Try it. Could you rewrite the material below as a numbered list, with any blank lines dropped?

Records from a data collection
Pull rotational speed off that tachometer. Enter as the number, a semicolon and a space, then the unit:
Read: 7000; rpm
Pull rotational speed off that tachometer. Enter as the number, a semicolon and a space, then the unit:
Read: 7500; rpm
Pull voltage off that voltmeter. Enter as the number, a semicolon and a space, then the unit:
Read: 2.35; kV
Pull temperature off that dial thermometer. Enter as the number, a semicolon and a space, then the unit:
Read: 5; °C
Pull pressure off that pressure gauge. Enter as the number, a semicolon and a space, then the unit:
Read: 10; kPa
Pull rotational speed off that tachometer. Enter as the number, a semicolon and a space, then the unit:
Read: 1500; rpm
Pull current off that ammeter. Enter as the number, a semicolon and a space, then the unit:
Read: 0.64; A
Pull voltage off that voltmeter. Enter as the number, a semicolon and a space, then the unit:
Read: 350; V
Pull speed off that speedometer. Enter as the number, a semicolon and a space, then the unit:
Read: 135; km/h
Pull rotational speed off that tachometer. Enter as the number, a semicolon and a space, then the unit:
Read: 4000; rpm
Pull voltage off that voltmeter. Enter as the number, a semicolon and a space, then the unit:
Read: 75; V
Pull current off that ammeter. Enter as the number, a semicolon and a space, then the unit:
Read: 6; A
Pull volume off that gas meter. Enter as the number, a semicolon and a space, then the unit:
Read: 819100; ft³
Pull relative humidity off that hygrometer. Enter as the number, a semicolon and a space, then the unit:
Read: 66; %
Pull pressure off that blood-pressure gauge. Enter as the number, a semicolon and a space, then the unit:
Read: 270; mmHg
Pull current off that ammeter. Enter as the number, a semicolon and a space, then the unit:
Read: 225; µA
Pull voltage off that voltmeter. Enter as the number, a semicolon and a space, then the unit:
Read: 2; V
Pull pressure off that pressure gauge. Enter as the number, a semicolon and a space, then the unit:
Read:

Response below.
1. Pull rotational speed off that tachometer. Enter as the number, a semicolon and a space, then the unit:
2. Read: 7000; rpm
3. Pull rotational speed off that tachometer. Enter as the number, a semicolon and a space, then the unit:
4. Read: 7500; rpm
5. Pull voltage off that voltmeter. Enter as the number, a semicolon and a space, then the unit:
6. Read: 2.35; kV
7. Pull temperature off that dial thermometer. Enter as the number, a semicolon and a space, then the unit:
8. Read: 5; °C
9. Pull pressure off that pressure gauge. Enter as the number, a semicolon and a space, then the unit:
10. Read: 10; kPa
11. Pull rotational speed off that tachometer. Enter as the number, a semicolon and a space, then the unit:
12. Read: 1500; rpm
13. Pull current off that ammeter. Enter as the number, a semicolon and a space, then the unit:
14. Read: 0.64; A
15. Pull voltage off that voltmeter. Enter as the number, a semicolon and a space, then the unit:
16. Read: 350; V
17. Pull speed off that speedometer. Enter as the number, a semicolon and a space, then the unit:
18. Read: 135; km/h
19. Pull rotational speed off that tachometer. Enter as the number, a semicolon and a space, then the unit:
20. Read: 4000; rpm
21. Pull voltage off that voltmeter. Enter as the number, a semicolon and a space, then the unit:
22. Read: 75; V
23. Pull current off that ammeter. Enter as the number, a semicolon and a space, then the unit:
24. Read: 6; A
25. Pull volume off that gas meter. Enter as the number, a semicolon and a space, then the unit:
26. Read: 819100; ft³
27. Pull relative humidity off that hygrometer. Enter as the number, a semicolon and a space, then the unit:
28. Read: 66; %
29. Pull pressure off that blood-pressure gauge. Enter as the number, a semicolon and a space, then the unit:
30. Read: 270; mmHg
31. Pull current off that ammeter. Enter as the number, a semicolon and a space, then the unit:
32. Read: 225; µA
33. Pull voltage off that voltmeter. Enter as the number, a semicolon and a space, then the unit:
34. Read: 2; V
35. Pull pressure off that pressure gauge. Enter as the number, a semicolon and a space, then the unit:
36. Read:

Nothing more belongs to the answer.